* The task
Present each line of the listing below as a Markdown table with two columns, Row for the row number and Entry for the line, skipping any blank lines. Leave the pictures out.

== == ==

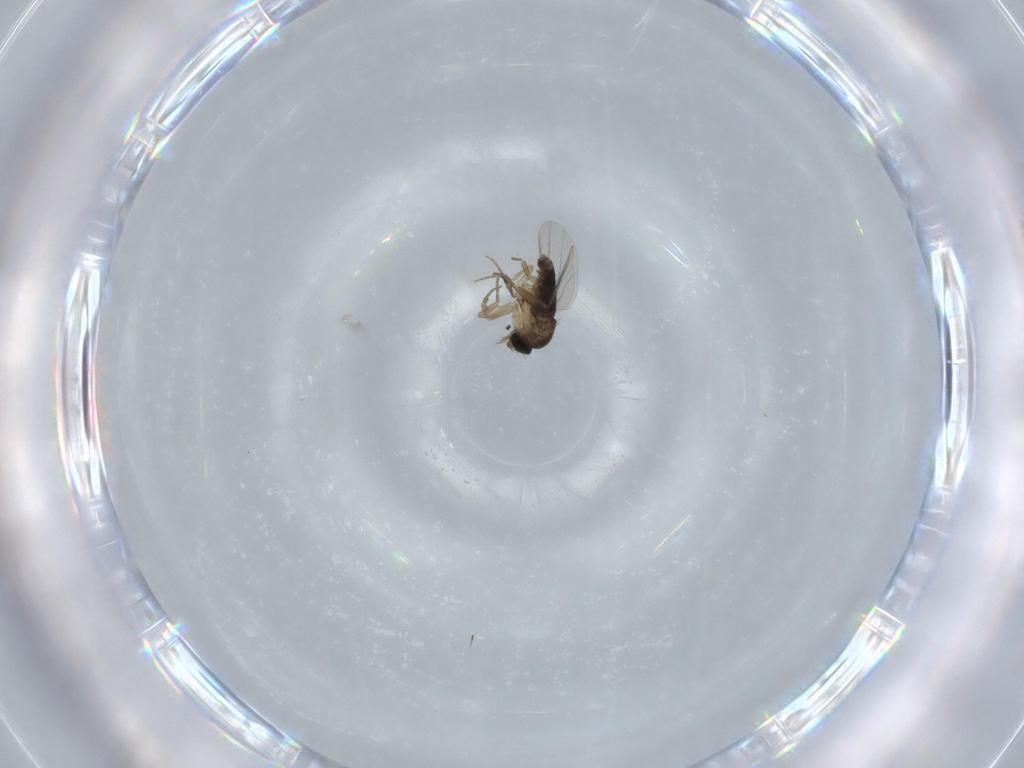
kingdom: Animalia
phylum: Arthropoda
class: Insecta
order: Diptera
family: Phoridae
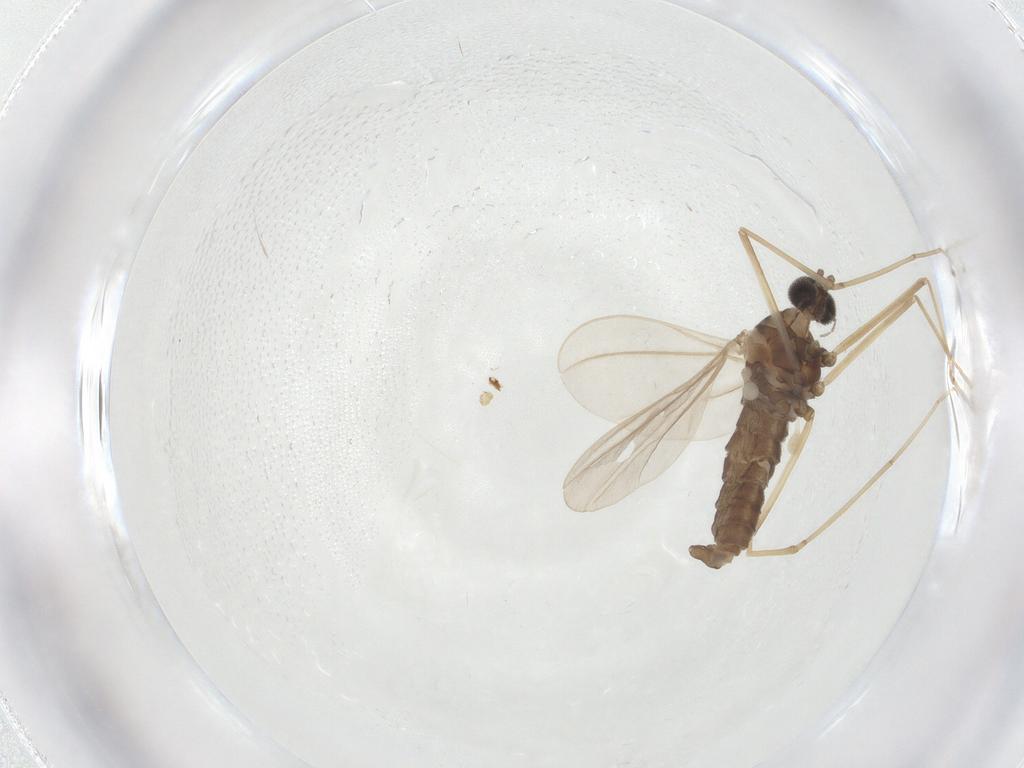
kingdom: Animalia
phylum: Arthropoda
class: Insecta
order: Diptera
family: Cecidomyiidae
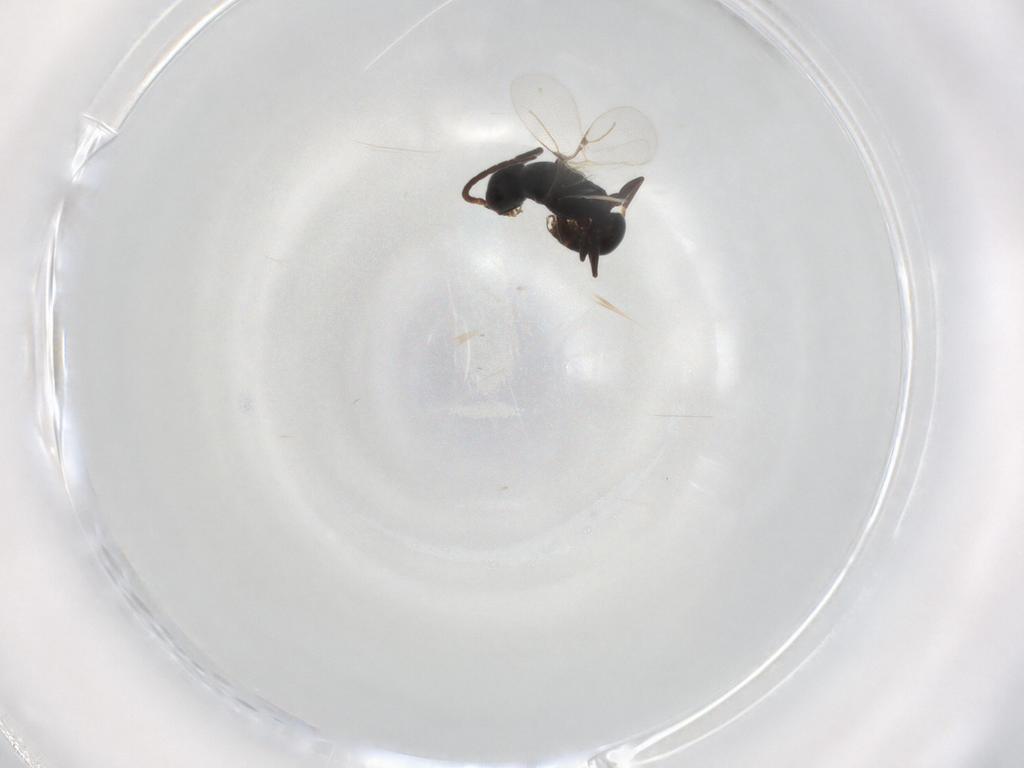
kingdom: Animalia
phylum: Arthropoda
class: Insecta
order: Hymenoptera
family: Bethylidae
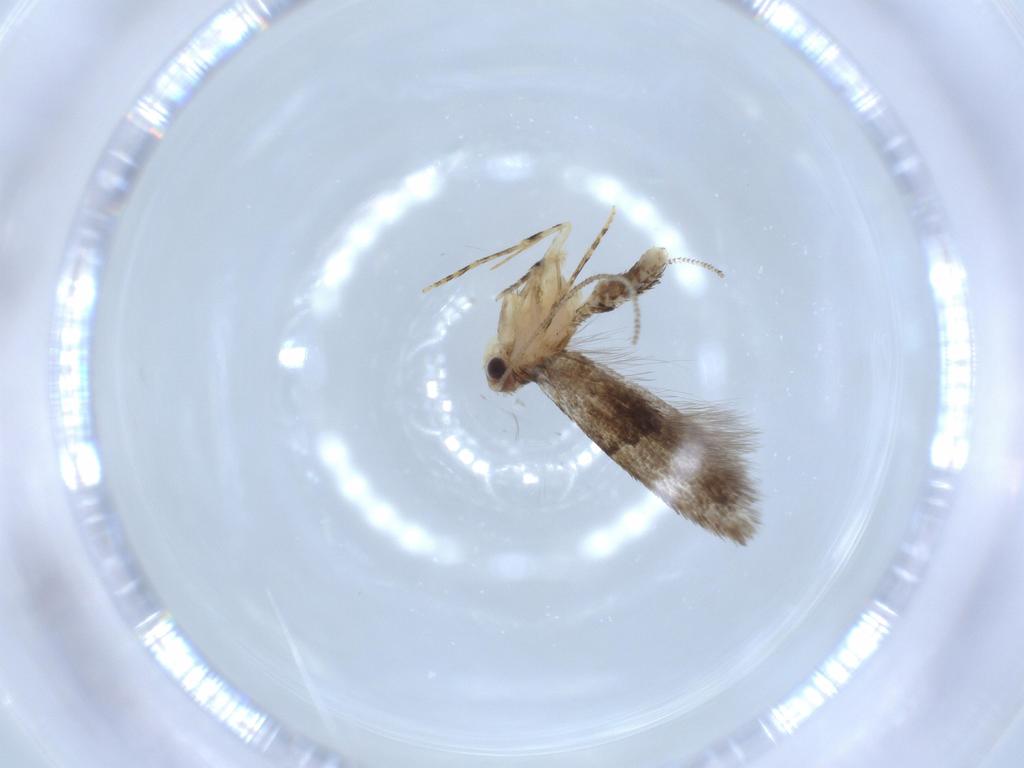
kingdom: Animalia
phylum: Arthropoda
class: Insecta
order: Lepidoptera
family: Tineidae
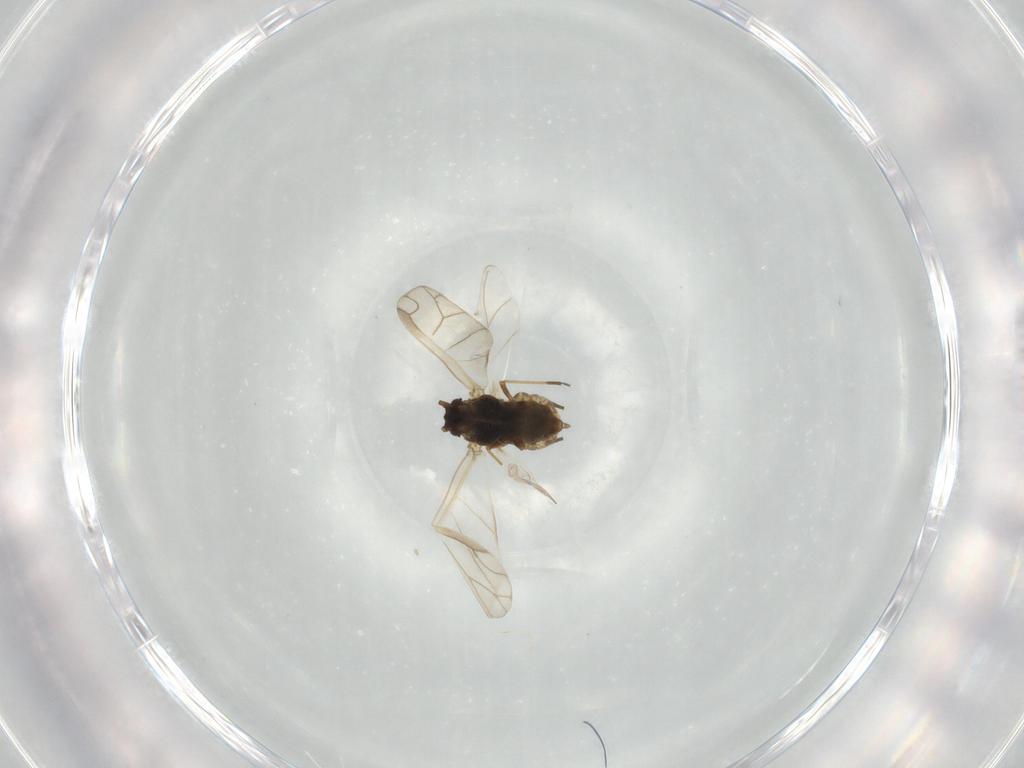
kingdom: Animalia
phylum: Arthropoda
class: Insecta
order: Hemiptera
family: Aphididae
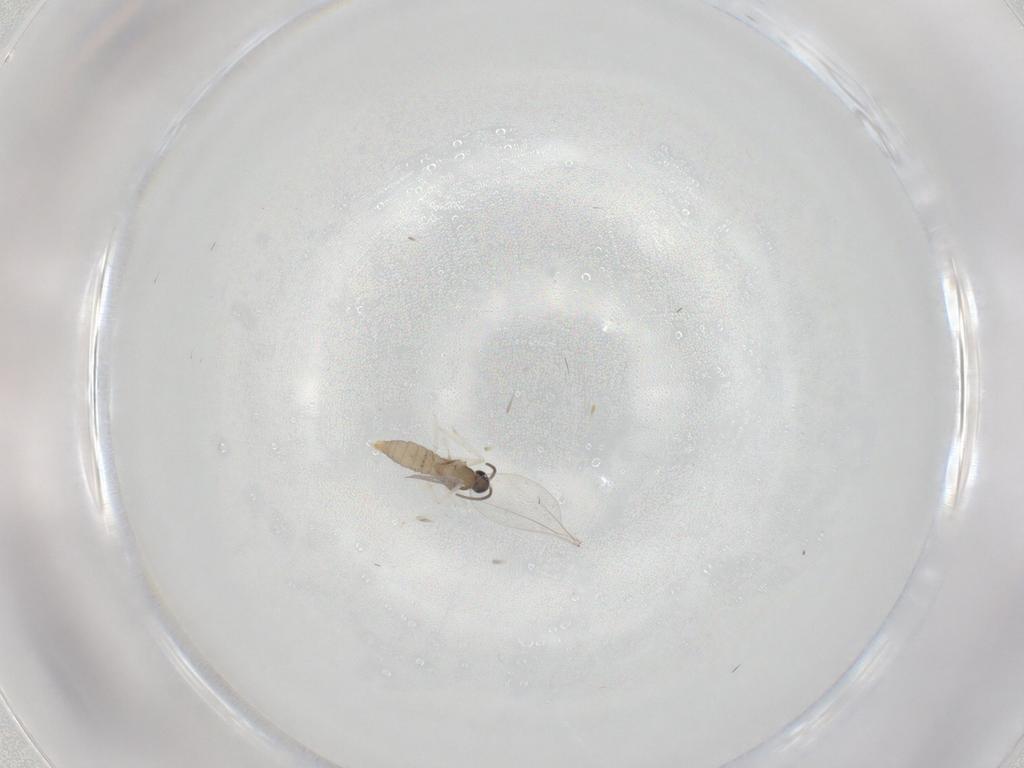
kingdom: Animalia
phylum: Arthropoda
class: Insecta
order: Diptera
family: Cecidomyiidae
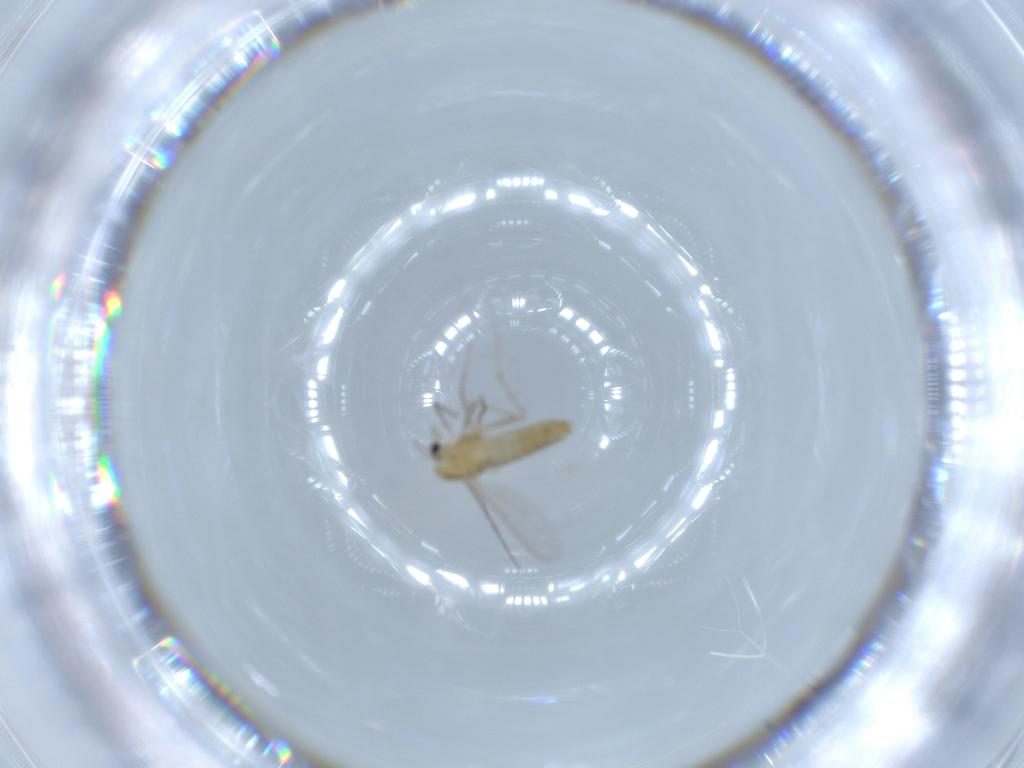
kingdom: Animalia
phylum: Arthropoda
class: Insecta
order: Diptera
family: Chironomidae
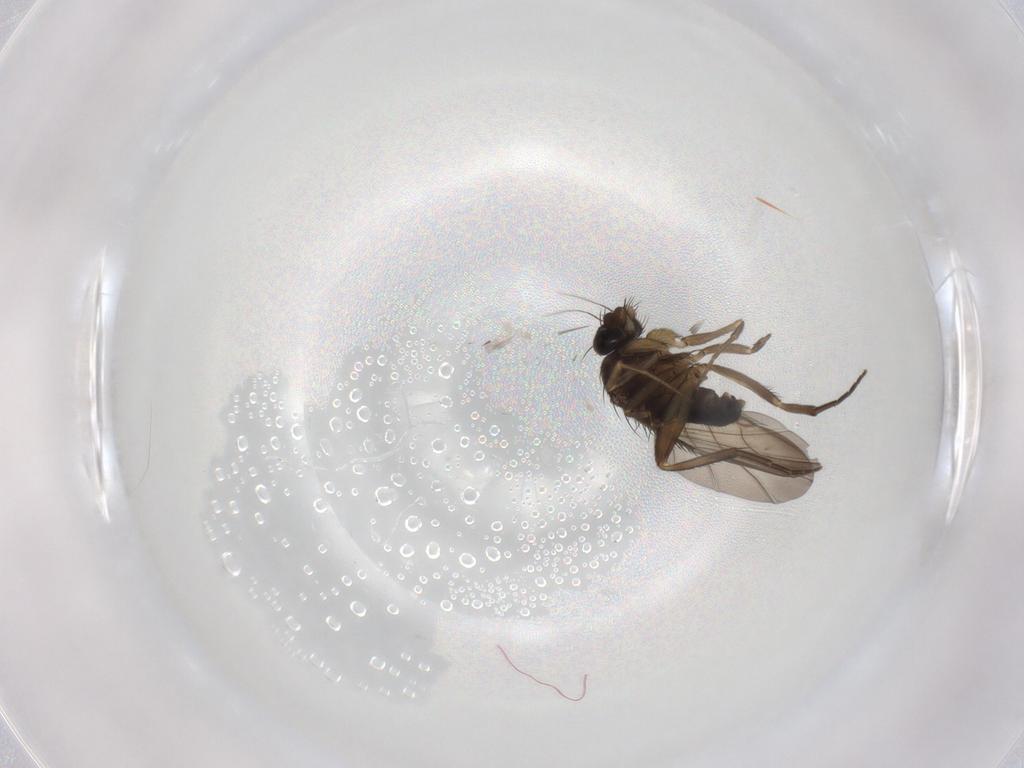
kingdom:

== == ==

* Task answer
| Row | Entry |
|---|---|
| 1 | kingdom: Animalia |
| 2 | phylum: Arthropoda |
| 3 | class: Insecta |
| 4 | order: Diptera |
| 5 | family: Phoridae |
| 6 | kingdom: Animalia |
| 7 | phylum: Arthropoda |
| 8 | class: Insecta |
| 9 | order: Diptera |
| 10 | family: Cecidomyiidae |
| 11 | kingdom: Animalia |
| 12 | phylum: Arthropoda |
| 13 | class: Insecta |
| 14 | order: Hymenoptera |
| 15 | family: Bethylidae |
| 16 | kingdom: Animalia |
| 17 | phylum: Arthropoda |
| 18 | class: Insecta |
| 19 | order: Lepidoptera |
| 20 | family: Tineidae |
| 21 | kingdom: Animalia |
| 22 | phylum: Arthropoda |
| 23 | class: Insecta |
| 24 | order: Hemiptera |
| 25 | family: Aphididae |
| 26 | kingdom: Animalia |
| 27 | phylum: Arthropoda |
| 28 | class: Insecta |
| 29 | order: Diptera |
| 30 | family: Cecidomyiidae |
| 31 | kingdom: Animalia |
| 32 | phylum: Arthropoda |
| 33 | class: Insecta |
| 34 | order: Diptera |
| 35 | family: Chironomidae |
| 36 | kingdom: |